At the same time the government has faced unique challenges – unprecedented population growth, a rapidly increasingly aging population, new diseases, urbanisation and migration, water and air pollution, and an increasing disparity in wealth between the littoral cities and the rural hinterland. With a population of c a 1.3 billion people on the move and with new styles of consumer cultures, the Chinese impact on our global health is impossible to quantify or evaluate without a broad- based education in health-related China studies. CCHH aims to provide researchers with the opportunities and training necessary to develop original projects dedicated to improved understanding and delivery of China’s Millennium Development Goals as they relate to global health.

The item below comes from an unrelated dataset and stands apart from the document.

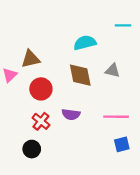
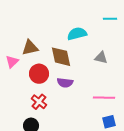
brown diamond: (80, 75) -> (61, 57), moved
purple semicircle: (71, 114) -> (65, 83), moved

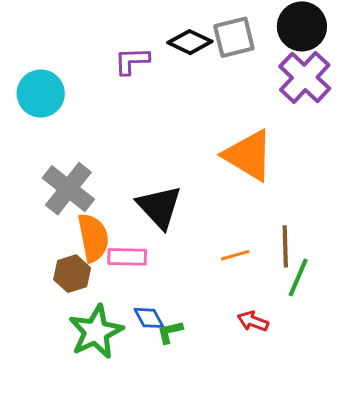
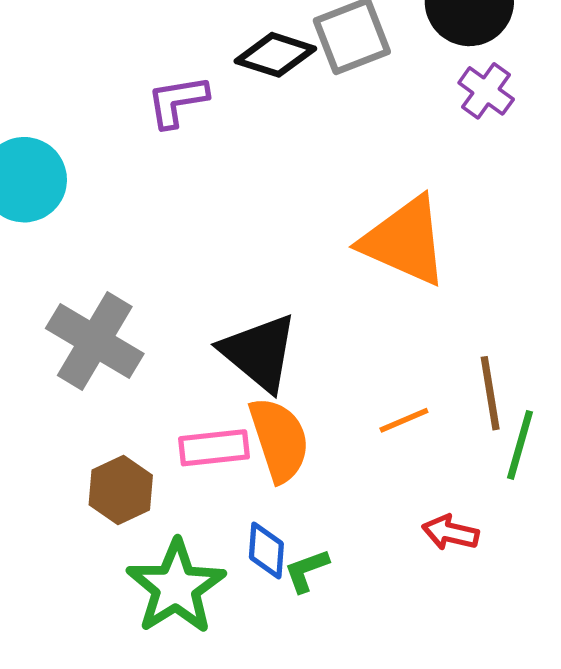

HMED3014: History of Asian Medicine
This course aims to provide knowledge of the background and development of key concepts and practices in the history of Chinese medicine, with a secondary focus on the history of Tibetan medicine. It will describe the transmissions of these Asian medical systems and traditions to Europe and the practice of traditional medicine in the modern world. The course will give a broad historical perspective, whilst at the same time focusing on the social, cultural and political contexts of key times of medical innovation. (1/2 unit).